The US technology war with China, by a combination of both default and design, is pulling Taiwan closer into the orbit of the United States. There have long been reports of US pressure on Taiwanese semiconductor companies to resist sales to China and do more manufacturing in the US. In May, this culminated in both an announcement from TSMC that it would spend US$12 billion on a US manufacturing plant (with an unspecified amount of US government support) and a technical change to export rules.

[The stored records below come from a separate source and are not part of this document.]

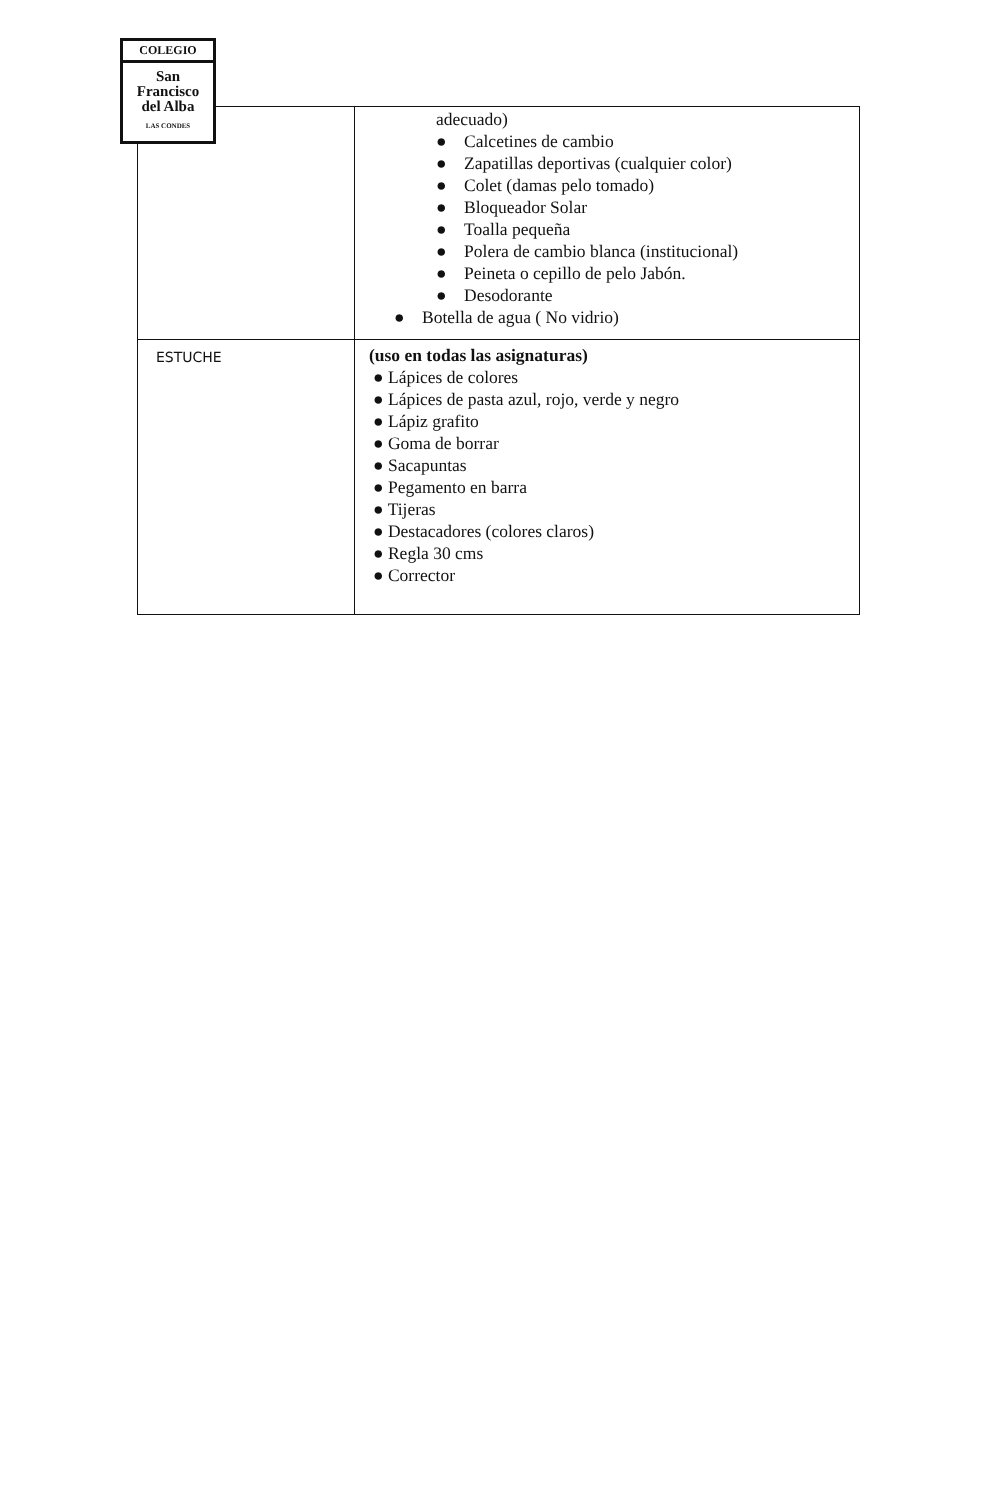| | adecuado) ● Calcetines de cambio ● Zapatillas deportivas (cualquier color) ● Colet (damas pelo tomado) ● Bloqueador Solar ● Toalla pequeña ● Polera de cambio blanca (institucional) ● Peineta o cepillo de pelo Jabón. ● Desodorante ● Botella de agua ( No vidrio) |
| ESTUCHE | (uso en todas las asignaturas) ● Lápices de colores ● Lápices de pasta azul, rojo, verde y negro ● Lápiz grafito ● Goma de borrar ● Sacapuntas ● Pegamento en barra ● Tijeras ● Destacadores (colores claros) ● Regla 30 cms ● Corrector |
COLEGIO
San
Francisco
del Alba
LAS CONDES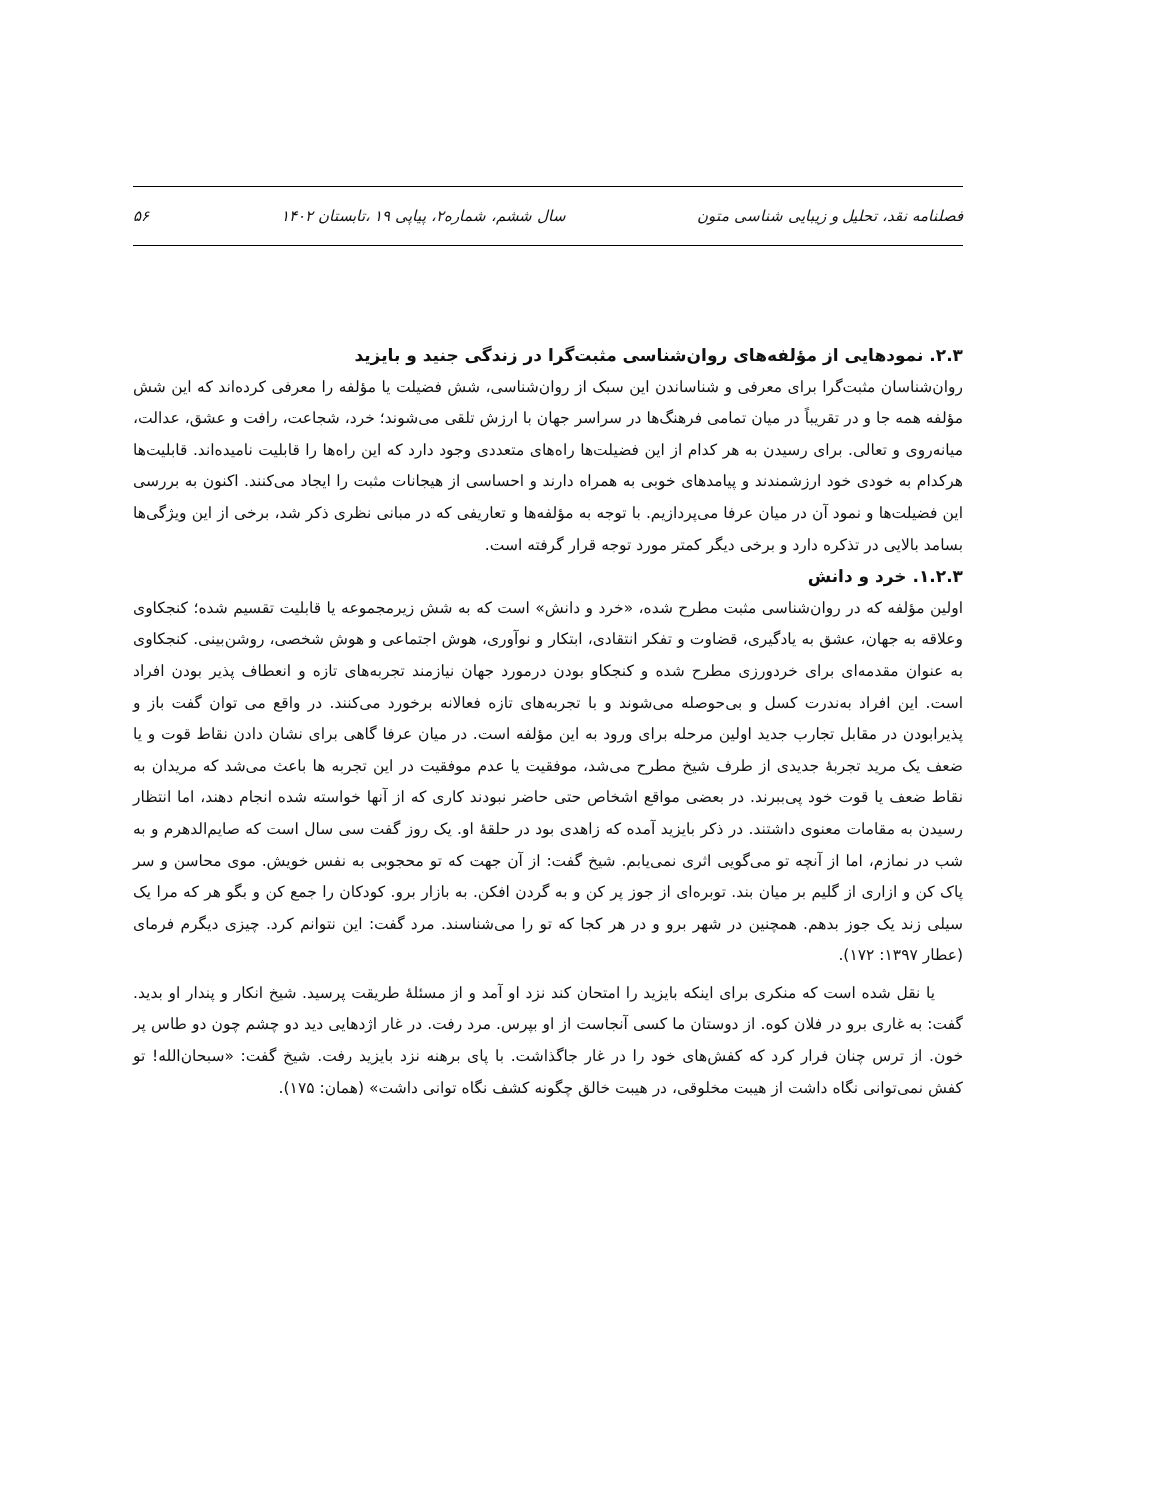فصلنامه نقد، تحلیل و زیبایی شناسی متون سال ششم، شماره۲، پیاپی ۱۹ ،تابستان ۱۴۰۲ ۵۶
۲.۳. نمودهایی از مؤلفه‌های روان‌شناسی مثبت‌گرا در زندگی جنید و بایزید
روان‌شناسان مثبت‌گرا برای معرفی و شناساندن این سبک از روان‌شناسی، شش فضیلت یا مؤلفه را معرفی کرده‌اند که این شش مؤلفه همه جا و در تقریباً در میان تمامی فرهنگ‌ها در سراسر جهان با ارزش تلقی می‌شوند؛ خرد، شجاعت، رافت و عشق، عدالت، میانه‌روی و تعالی. برای رسیدن به هر کدام از این فضیلت‌ها راه‌های متعددی وجود دارد که این راه‌ها را قابلیت نامیده‌اند. قابلیت‌ها هرکدام به خودی خود ارزشمندند و پیامدهای خوبی به همراه دارند و احساسی از هیجانات مثبت را ایجاد می‌کنند. اکنون به بررسی این فضیلت‌ها و نمود آن در میان عرفا می‌پردازیم. با توجه به مؤلفه‌ها و تعاریفی که در مبانی نظری ذکر شد، برخی از این ویژگی‌ها بسامد بالایی در تذکره دارد و برخی دیگر کمتر مورد توجه قرار گرفته است.
۱.۲.۳. خرد و دانش
اولین مؤلفه که در روان‌شناسی مثبت مطرح شده، «خرد و دانش» است که به شش زیرمجموعه یا قابلیت تقسیم شده؛ کنجکاوی وعلاقه به جهان، عشق به یادگیری، قضاوت و تفکر انتقادی، ابتکار و نوآوری، هوش اجتماعی و هوش شخصی، روشن‌بینی. کنجکاوی به عنوان مقدمه‌ای برای خردورزی مطرح شده و کنجکاو بودن درمورد جهان نیازمند تجربه‌های تازه و انعطاف پذیر بودن افراد است. این افراد به‌ندرت کسل و بی‌حوصله می‌شوند و با تجربه‌های تازه فعالانه برخورد می‌کنند. در واقع می توان گفت باز و پذیرابودن در مقابل تجارب جدید اولین مرحله برای ورود به این مؤلفه است. در میان عرفا گاهی برای نشان دادن نقاط قوت و یا ضعف یک مرید تجربهٔ جدیدی از طرف شیخ مطرح می‌شد، موفقیت یا عدم موفقیت در این تجربه ها باعث می‌شد که مریدان به نقاط ضعف یا قوت خود پی‌ببرند. در بعضی مواقع اشخاص حتی حاضر نبودند کاری که از آنها خواسته شده انجام دهند، اما انتظار رسیدن به مقامات معنوی داشتند. در ذکر بایزید آمده که زاهدی بود در حلقهٔ او. یک روز گفت سی سال است که صایم‌الدهرم و به شب در نمازم، اما از آنچه تو می‌گویی اثری نمی‌یابم. شیخ گفت: از آن جهت که تو محجوبی به نفس خویش. موی محاسن و سر پاک کن و ازاری از گلیم بر میان بند. توبره‌ای از جوز پر کن و به گردن افکن. به بازار برو. کودکان را جمع کن و بگو هر که مرا یک سیلی زند یک جوز بدهم. همچنین در شهر برو و در هر کجا که تو را می‌شناسند. مرد گفت: این نتوانم کرد. چیزی دیگرم فرمای (عطار ۱۳۹۷: ۱۷۲).
یا نقل شده است که منکری برای اینکه بایزید را امتحان کند نزد او آمد و از مسئلهٔ طریقت پرسید. شیخ انکار و پندار او بدید. گفت: به غاری برو در فلان کوه. از دوستان ما کسی آنجاست از او بپرس. مرد رفت. در غار اژدهایی دید دو چشم چون دو طاس پر خون. از ترس چنان فرار کرد که کفش‌های خود را در غار جاگذاشت. با پای برهنه نزد بایزید رفت. شیخ گفت: «سبحان‌الله! تو کفش نمی‌توانی نگاه داشت از هیبت مخلوقی، در هیبت خالق چگونه کشف نگاه توانی داشت» (همان: ۱۷۵).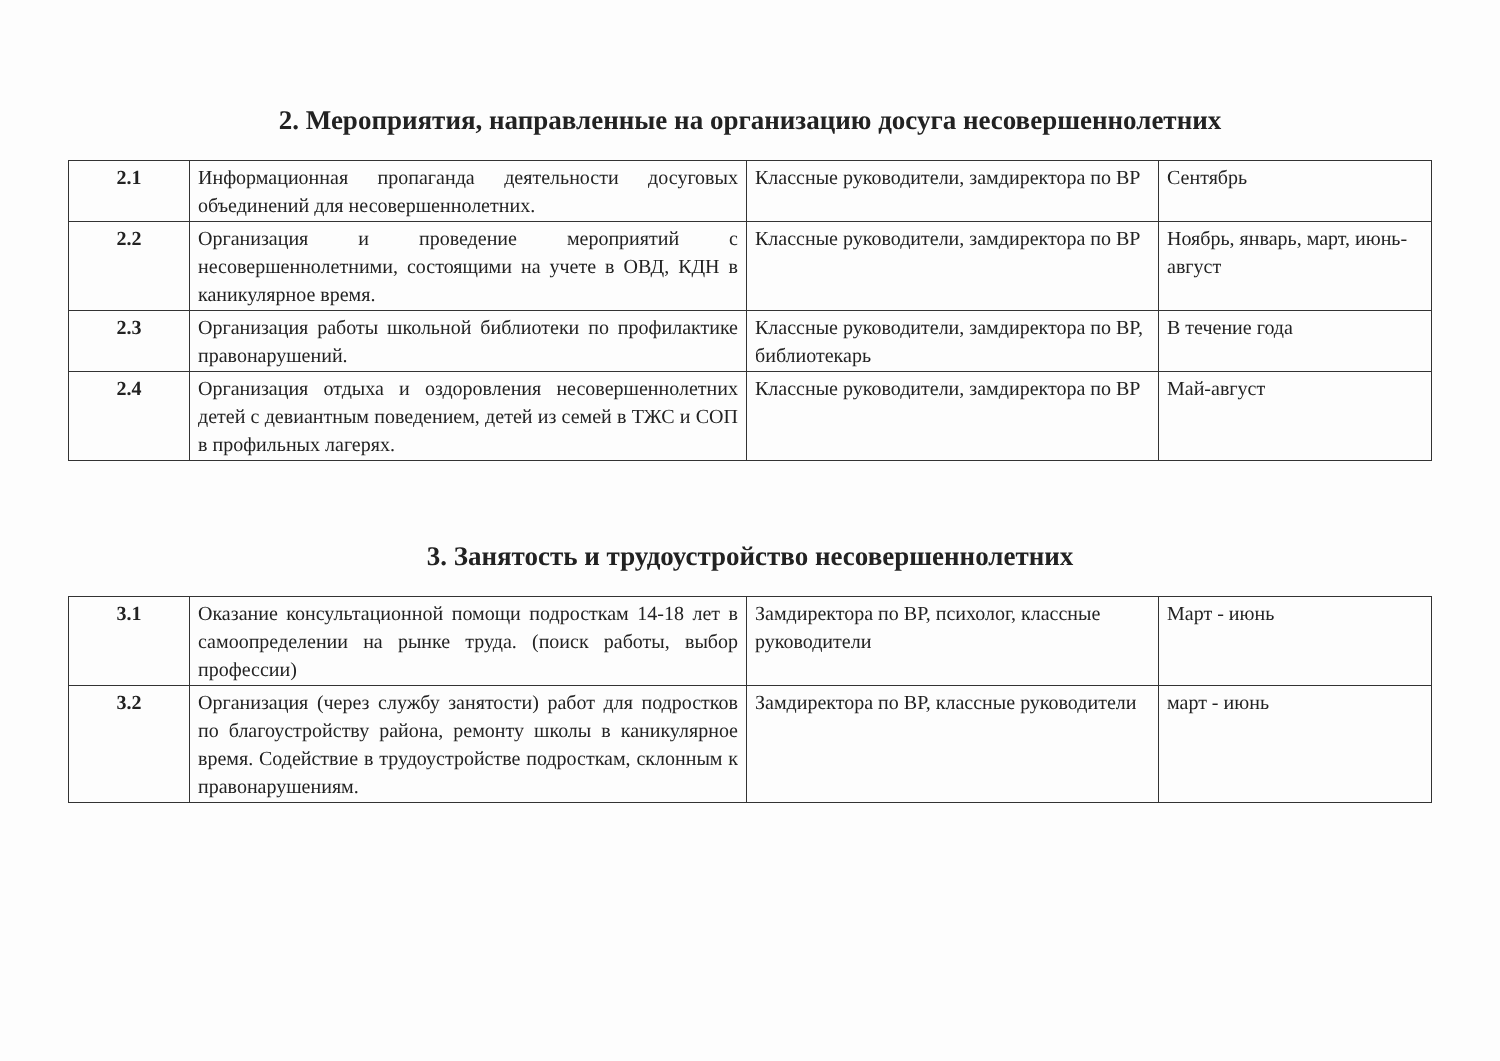2. Мероприятия, направленные на организацию досуга несовершеннолетних
| 2.1 | Информационная пропаганда деятельности досуговых объединений для несовершеннолетних. | Классные руководители, замдиректора по ВР | Сентябрь |
| 2.2 | Организация и проведение мероприятий с несовершеннолетними, состоящими на учете в ОВД, КДН в каникулярное время. | Классные руководители, замдиректора по ВР | Ноябрь, январь, март, июнь-август |
| 2.3 | Организация работы школьной библиотеки по профилактике правонарушений. | Классные руководители, замдиректора по ВР, библиотекарь | В течение года |
| 2.4 | Организация отдыха и оздоровления несовершеннолетних детей с девиантным поведением, детей из семей в ТЖС и СОП в профильных лагерях. | Классные руководители, замдиректора по ВР | Май-август |
3. Занятость и трудоустройство несовершеннолетних
| 3.1 | Оказание консультационной помощи подросткам 14-18 лет в самоопределении на рынке труда. (поиск работы, выбор профессии) | Замдиректора по ВР, психолог, классные руководители | Март - июнь |
| 3.2 | Организация (через службу занятости) работ для подростков по благоустройству района, ремонту школы в каникулярное время. Содействие в трудоустройстве подросткам, склонным к правонарушениям. | Замдиректора по ВР, классные руководители | март - июнь |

New export rules in the US designed to target Huawei will have big implications for Taiwanese semiconductor manufacturers such as TSMC. In the past, TSMC earned nearly a fifth of its revenue from sales to China. But much of that has ground to a halt. Because TSMC uses US semiconductor equipment to make the chips it sells, there are now limits on who it can sell to. The rules mean TSMC will be ever more reliant on the US market for sales.

For China, the new rules won’t bite for a little while. Huawei has reportedly stockpiled a year’s supply of chips. There has also been some media speculation about an exemption – will TSMC’s US$12 billion investment in the US buy it some leeway? And a year is a long time in both politics and technology; whether China can negotiate, or innovate, its way out of this dilemma is anyone’s guess.

The ability of Taiwanese semiconductor firms to seek out friendly ties with both the US and China is also made harder by the ideological approach of President Xi Jinping to Taiwan’s status. One might think that China’s dependency on Taiwan for chips might endear it to the status quo. But Xi isn’t such a realist when it comes to Taiwan. Beijing views Taiwan in largely political terms – preoccupied with “the great trend of history” towards unification, as Xi claimed in his January 2019 speech which soured cross-strait relations. This is because ideas of the Communist Party’s legitimacy are tightly bound together with control over China’s territory and historical sovereignty of Taiwan. Save for paying handsome salaries to attract Taiwanese talent, China’s increasingly hostile policy to Taiwan is remarkably at odds with its trade interests.

The technology war, increasingly nationalist trade policies in the US, and ideological hardening in China mean that Taiwan’s ability to keep calm and carry on is getting tricker. And the semiconductor industry is where politics gets real for Taiwan. The industry accounts for around 15% of Taiwan’s GDP, so there’s a lot at stake. Taiwan’s dominance in this tiny but strategically important technology is becoming another layer of complexity in the US, China, Taiwan triangle.